El sistema coordinacionista goza en teoría de una mayor capacidad de adaptación a
problemas concretos. El inconveniente que presenta, a juicio de algún sector de la
doctrina, es la consagración de niveles distintos de relación entre el Estado y los grupos
religiosos. En efecto, los acuerdos y convenios son más frecuentes con grupos que gozan
de una cierta representatividad numérica en un país, mientras que grupos con menor
presencia social podrían no tener la misma atención por parte del Estado.
6.- Modelos extremos: totalitarismo, fundamentalismo, laicismo: Los totalitarismos
del siglo XX pretendieron liberar al hombre de la religión.
Plantearon una especie de confesionalidad inversa: el poder político se adhería
oficialmente al ateísmo y pretendía que los ciudadanos abandonaran la religión —
considerada una superstición del pasado— a través de vías coactivas directas (supresión
de los grupos religiosos, confiscación de sus bienes, tipificación penal de la pertenencia
a grupos religiosos) e indirectas (inhabilitación para ocupar cargos públicos). Frente al
confesionalismo ateo que se instaló en los totalitarismos, el laicismo se instala en los
regímenes democráticos. Una “verdadera” democracia —se argumenta—requiere la
instauración del relativismo, incompatible de suyo con la defensa de “una” verdad por
parte de las religiones, que por ello son antidemocráticas.
El laicismo pretendería la reproducción a todos los niveles (interpersonal, social,
religioso, familiar, etc.) de la democracia, no solo como régimen político, sino también
como único modelo aceptable de convivencia. Se distingue del Estado aconfesional o
laico: este “no se compromete oficialmente con una religión determinada, pero admite
las manifestaciones sociales que pudieran tener las diversas religiones, garantizando así
el ejercicio de la libertad religiosa de sus ciudadanos. El Estado laicista, por el contrario,
se compromete con una determinada concepción religiosa, concretamente con aquella
que considera la religión de manera negativa, adoptando, si acaso, una especie de
‘Religion civil’ o mejor, del Estado”. El laicismo advierte constantemente del peligro que
supone la religión para el progreso social y exige un rearme democrático contra dicho
peligro.

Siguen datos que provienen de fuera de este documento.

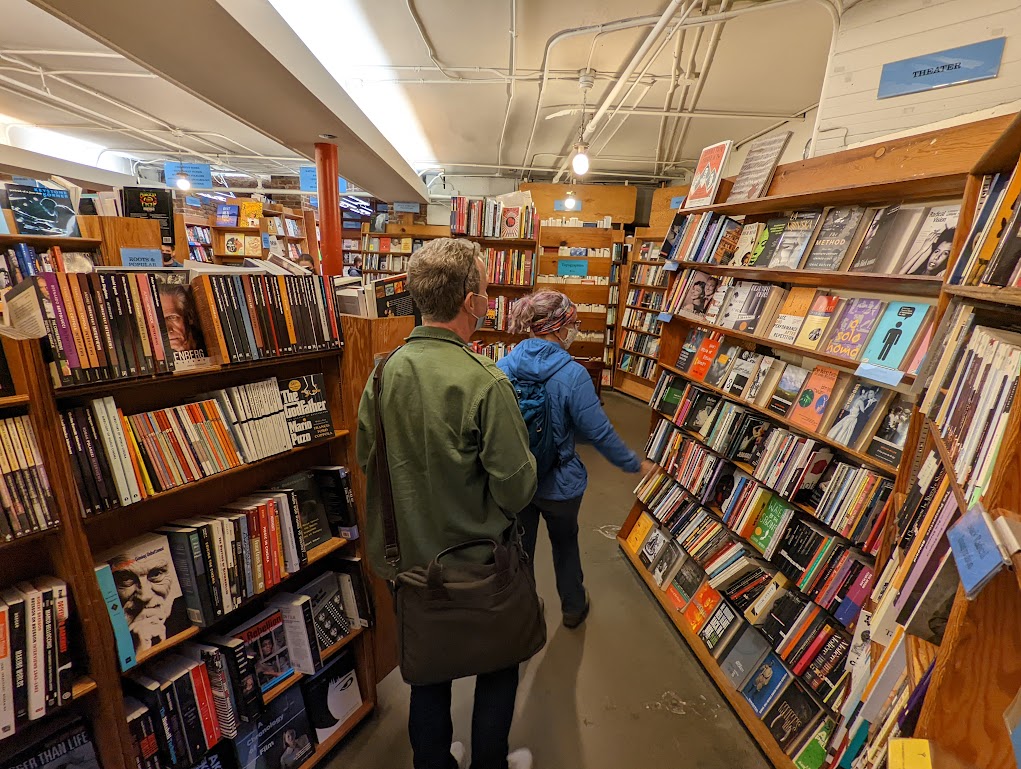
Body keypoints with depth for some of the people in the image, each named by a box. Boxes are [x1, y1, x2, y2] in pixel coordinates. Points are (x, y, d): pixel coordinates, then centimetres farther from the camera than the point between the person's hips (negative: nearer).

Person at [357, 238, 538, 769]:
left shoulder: (384, 372, -10)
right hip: (479, 560, -4)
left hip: (411, 555, 5)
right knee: (499, 665, 24)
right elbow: (516, 488, -23)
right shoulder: (484, 382, -27)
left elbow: (365, 456, 2)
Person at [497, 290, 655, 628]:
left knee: (519, 547, 22)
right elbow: (599, 432, -19)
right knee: (565, 543, 24)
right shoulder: (572, 374, -24)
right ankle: (573, 607, 48)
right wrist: (636, 464, -3)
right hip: (558, 483, -3)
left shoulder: (504, 365, -11)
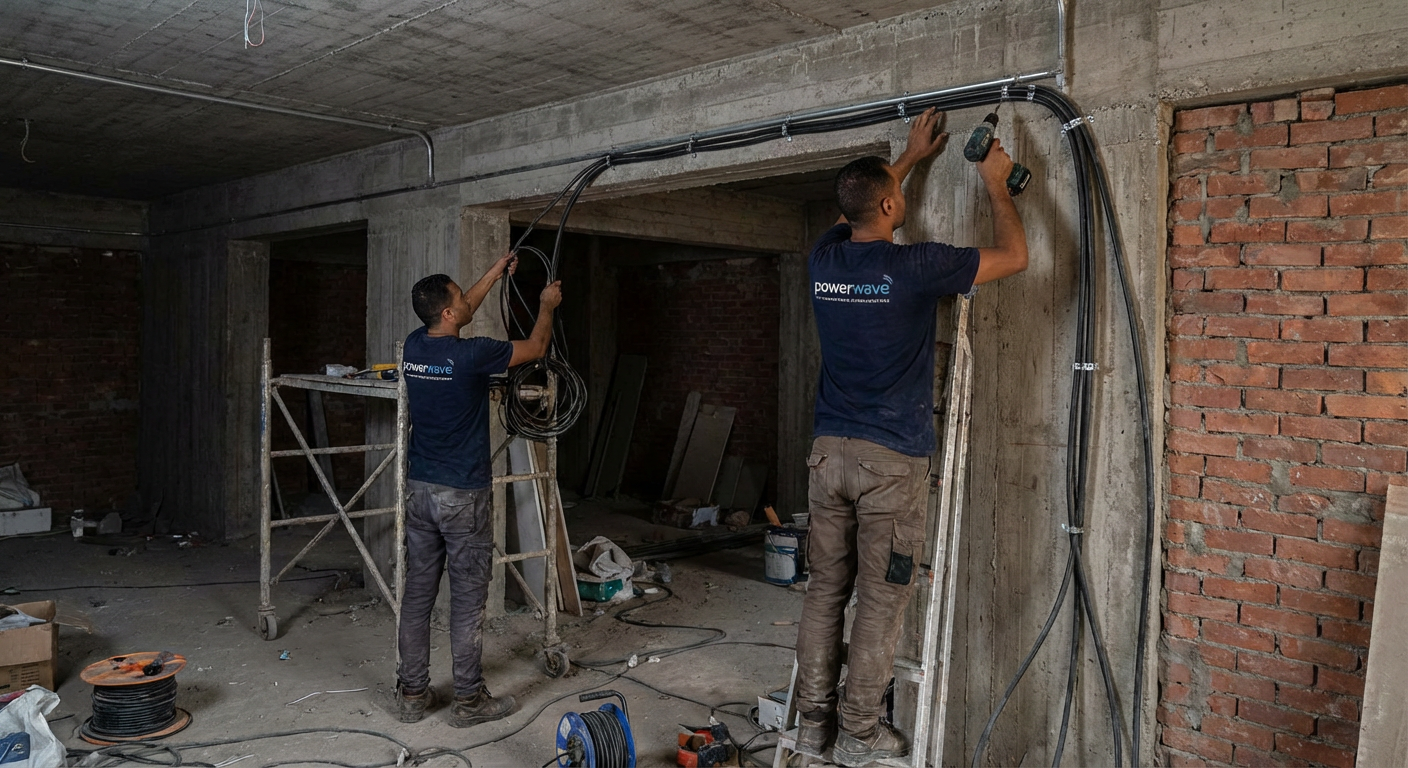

El laicismo, en definitiva, “se distingue por su clara intención de eliminar las
formas de vida y de pensamiento religioso de la escena de la vida pública, no solo en lo
que se relaciona con los asuntos del Estado, sino también con la vida civil. Se trata de
excluir la religión de la vida cultural en lo que tiene de público y común, para confinarla
a los reductos de la vida individual. Por último, los fundamentalismos (de cualquier
signo, religioso o no) suponen la absolutización de un sistema de ideas (religiosas,
científicas, filosóficas) hasta el punto de convertirlas en los principios por los que debe
regirse por completo la vida política y social, para lo cual el fundamentalista impone
dichas ideas de forma coactiva en la esfera política.